»»

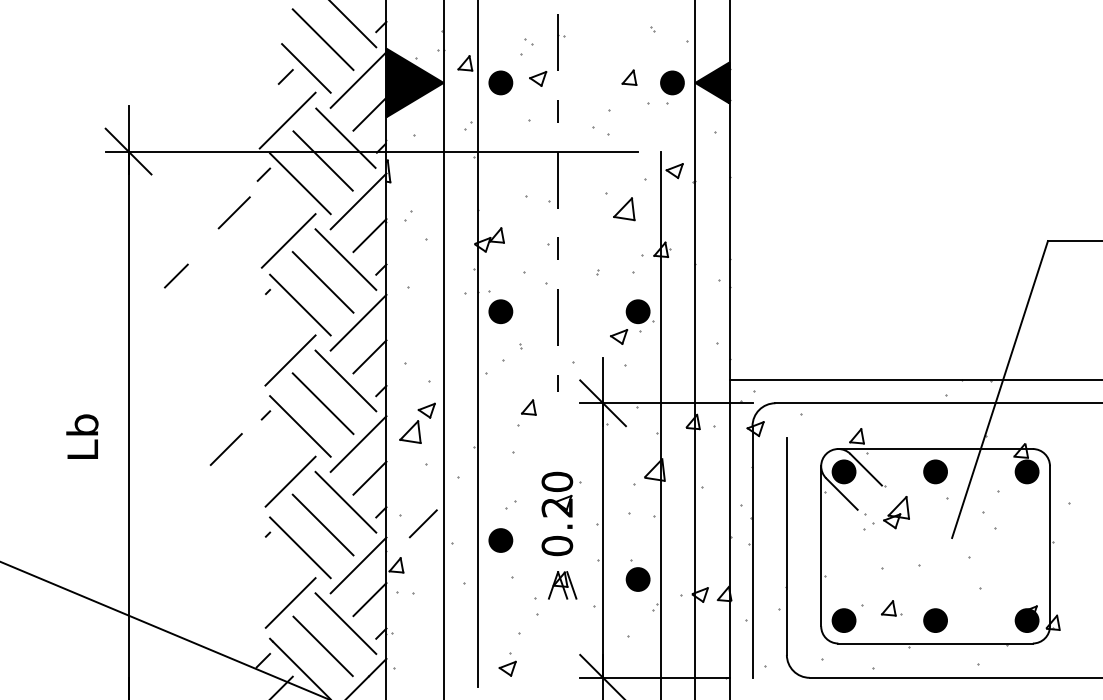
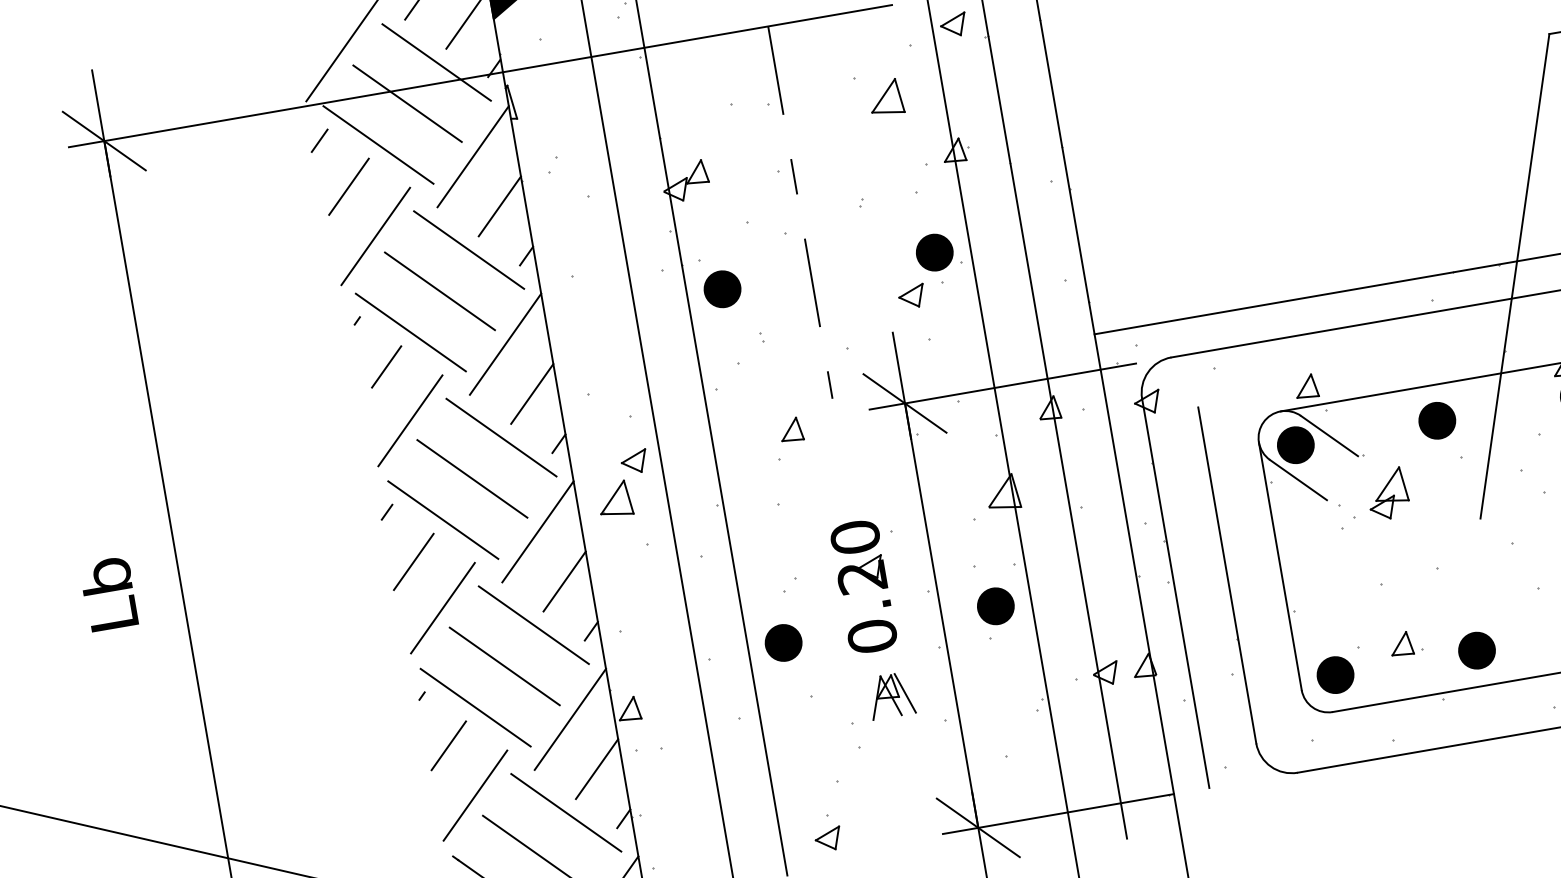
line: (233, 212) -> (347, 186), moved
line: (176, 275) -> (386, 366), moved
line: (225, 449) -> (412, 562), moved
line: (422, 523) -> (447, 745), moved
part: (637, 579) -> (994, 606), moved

««

## WHAT THE TASK REQUIRES
Output the whole of the data, unchanged; keep the pictures out.

## YOUR RESPONSE
line: (233, 212) -> (347, 186), moved
line: (176, 275) -> (386, 366), moved
line: (225, 449) -> (412, 562), moved
line: (422, 523) -> (447, 745), moved
part: (637, 579) -> (994, 606), moved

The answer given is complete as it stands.